[Limb landmark coordinates]
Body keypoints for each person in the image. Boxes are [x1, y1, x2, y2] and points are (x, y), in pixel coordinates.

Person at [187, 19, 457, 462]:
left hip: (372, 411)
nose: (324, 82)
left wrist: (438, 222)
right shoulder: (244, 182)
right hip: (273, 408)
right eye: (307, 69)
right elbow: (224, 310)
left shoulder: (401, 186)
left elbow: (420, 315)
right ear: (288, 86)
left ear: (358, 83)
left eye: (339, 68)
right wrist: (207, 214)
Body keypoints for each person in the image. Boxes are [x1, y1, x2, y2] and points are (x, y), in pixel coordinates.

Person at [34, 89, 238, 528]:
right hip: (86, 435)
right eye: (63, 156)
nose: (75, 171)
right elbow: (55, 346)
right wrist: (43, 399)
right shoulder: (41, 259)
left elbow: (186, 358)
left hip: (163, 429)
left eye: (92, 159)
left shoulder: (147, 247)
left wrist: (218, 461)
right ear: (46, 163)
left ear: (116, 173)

* * *

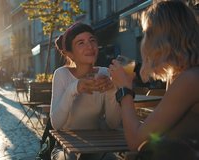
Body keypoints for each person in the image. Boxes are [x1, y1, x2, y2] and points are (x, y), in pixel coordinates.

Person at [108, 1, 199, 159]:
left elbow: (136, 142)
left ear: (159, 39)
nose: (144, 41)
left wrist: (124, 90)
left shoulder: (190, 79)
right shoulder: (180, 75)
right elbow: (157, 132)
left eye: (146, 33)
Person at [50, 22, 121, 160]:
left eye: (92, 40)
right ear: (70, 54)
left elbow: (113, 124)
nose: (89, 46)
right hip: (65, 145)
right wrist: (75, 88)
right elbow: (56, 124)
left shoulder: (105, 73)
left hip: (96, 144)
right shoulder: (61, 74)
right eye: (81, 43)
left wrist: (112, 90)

Try it
Write down, word for word, the lines above from the one containing "right ear: (288, 86)" through the one containing "left ear: (116, 173)", both ends included.

Result below
right ear: (288, 86)
left ear: (358, 83)
left eye: (339, 68)
right wrist: (207, 214)
Body keypoints for each person in the image. Boxes are [x1, y1, x2, y2] and points are (x, y), in pixel coordinates.

Person at [34, 89, 238, 528]:
right hip: (86, 435)
right eye: (63, 156)
nose: (75, 171)
right elbow: (55, 346)
right wrist: (43, 399)
right shoulder: (41, 259)
left elbow: (186, 358)
left hip: (163, 429)
left eye: (92, 159)
left shoulder: (147, 247)
left wrist: (218, 461)
right ear: (46, 163)
left ear: (116, 173)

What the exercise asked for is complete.